Le scrutin binominal paritaire est une innovation dont nous ne connaissons aucun précédent dans le monde, mais je souligne qu'il avait été proposé dès 1992 par Mme Françoise Gaspard et défendu en 2009 par la Délégation aux droits des femmes du Sénat. Il prévoit la candidature solidaire d'un binôme de candidats de sexe différent dans chaque canton, l'élection de l'un entraînant automatiquement l'élection de l'autre. La solidarité dure le temps des opérations électorales, étendue à la phase éventuelle de contentieux électoral. Ensuite chaque conseiller départemental exerce son mandat de manière indépendante, afin de ne pas mettre fin automatiquement au mandat de l'un des membres du binôme si l'autre n'est plus à même d'exercer son mandat. Deux suppléants sont élus en même temps que le binôme, de manière également paritaire, afin de garantir la parité en cours de mandat.

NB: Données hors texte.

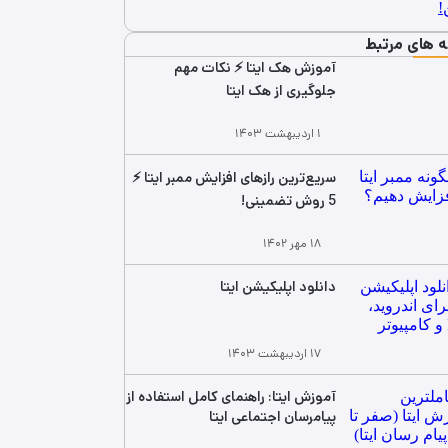
ه های مرتبط
آموزش هک ایتا ⚡ نکات مهم
جلوگیری از هک ایتا
۱ اردیبهشت ۱۴۰۳
سریع‌ترین رازهای افزایش ممبر ایتا ⚡
5 روش تضمینی!
۱۸ مهر ۱۴۰۲
دانلود اپلیکیشن ایتا
۱۷ اردیبهشت ۱۴۰۳
آموزش ایتا: راهنمای کامل استفاده از
پیامرسان اجتماعی ایتا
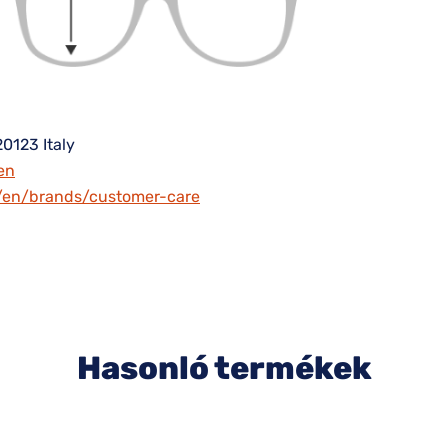
20123 Italy
en
m/en/brands/customer-care
Hasonló termékek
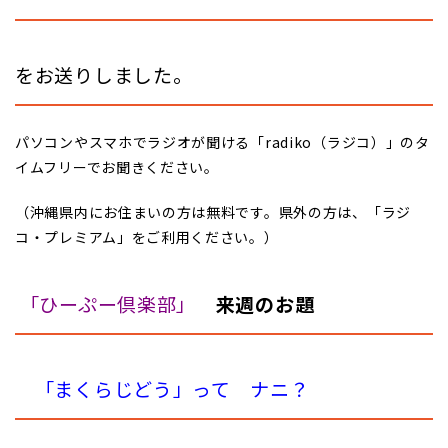
をお送りしました。
パソコンやスマホでラジオが聞ける「radiko（ラジコ）」のタ
イムフリーでお聞きください。
（沖縄県内にお住まいの方は無料です。県外の方は、「ラジ
コ・プレミアム」をご利用ください。）
「ひーぷー倶楽部」
来週のお題
「まくらじどう」って ナニ？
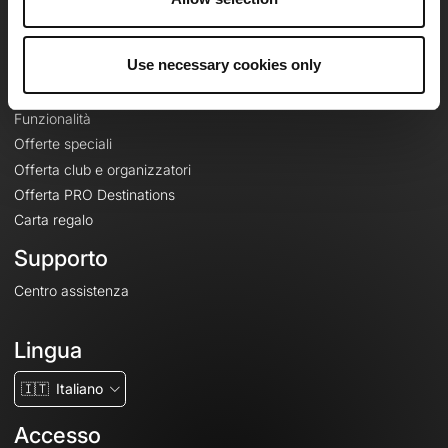
Le Mag'
Offerte
Use necessary cookies only
Mappe di base topografiche
Funzionalità
Offerte speciali
Offerta club e organizzatori
Offerta PRO Destinations
Carta regalo
Supporto
Centro assistenza
Lingua
🇮🇹
Italiano
Accesso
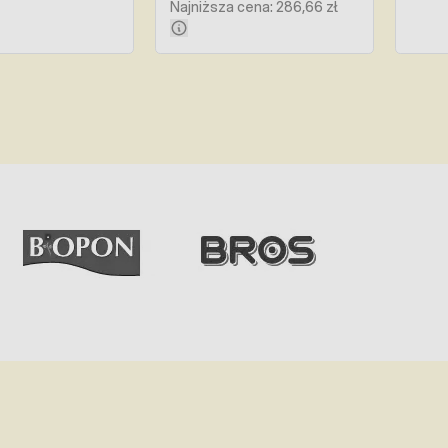
Najniższa cena: 286,66 zł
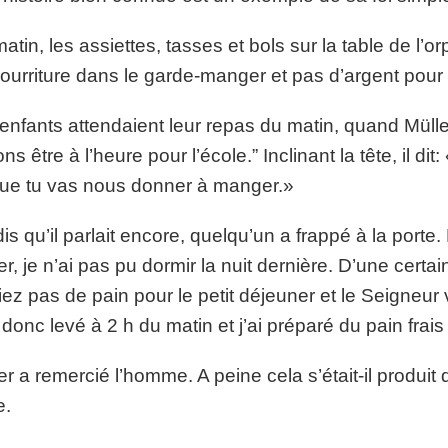
atin, les assiettes, tasses et bols sur la table de l’orp
ourriture dans le garde-manger et pas d’argent pour 
enfants attendaient leur repas du matin, quand Mülle
ns être à l’heure pour l’école.” Inclinant la tête, il d
ue tu vas nous donner à manger.»
is qu’il parlait encore, quelqu’un a frappé à la porte. 
er, je n’ai pas pu dormir la nuit dernière. D’une cert
iez pas de pain pour le petit déjeuner et le Seigneur
 donc levé à 2 h du matin et j’ai préparé du pain frais e
er a remercié l’homme. A peine cela s’était-il produit
e.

La politiste Réjane Sénac, auditionnée dans le cadre de la préparation de ce rapport, nous a alertés sur le risque de perpétuation d'une logique de fief, dans laquelle toute la légitimité politique continuerait d'être portée par le notable local, le plus souvent masculin, tandis que la femme lui apporterait des qualités complémentaires.

Ce risque m'apparaît sérieux pour les élections de 2015, où l'essentiel des sortants seront effectivement des hommes. Je souhaite que notre délégation recommande au Gouvernement de prendre toutes les mesures réglementaires de nature à garantir l'égalité de traitement entre les membres du binôme, notamment en matière de propagande officielle. Quoiqu'il en soit, le nouveau mode de scrutin empêchera dorénavant que 79 % des candidats titulaires soient à nouveau des hommes.

Au-delà, il me semble essentiel que notre délégation accorde sa confiance aux femmes. J'ai confiance dans leur capacité à prendre toute leur place dans l'exercice de leur mandat et à affirmer leur légitimité à l'occasion des élections suivantes. Cela passe aussi par la parité de l'exécutif départemental, prévue par le projet de loi, mais qui devrait être renforcée par l'exclusion de toute dérogation.

Surtout, je ne crois pas que nous puissions nous opposer à un mode de scrutin qui ne se contente plus de « favoriser », mais « garantit l'égal accès des femmes et des hommes aux mandats électoraux », évolution sémantique à laquelle notre délégation est attachée et qu'elle défendra sans doute lors de la prochaine réforme constitutionnelle. Pour ces raisons, je vous demande de voter ce rapport et les recommandations qui vous sont soumises.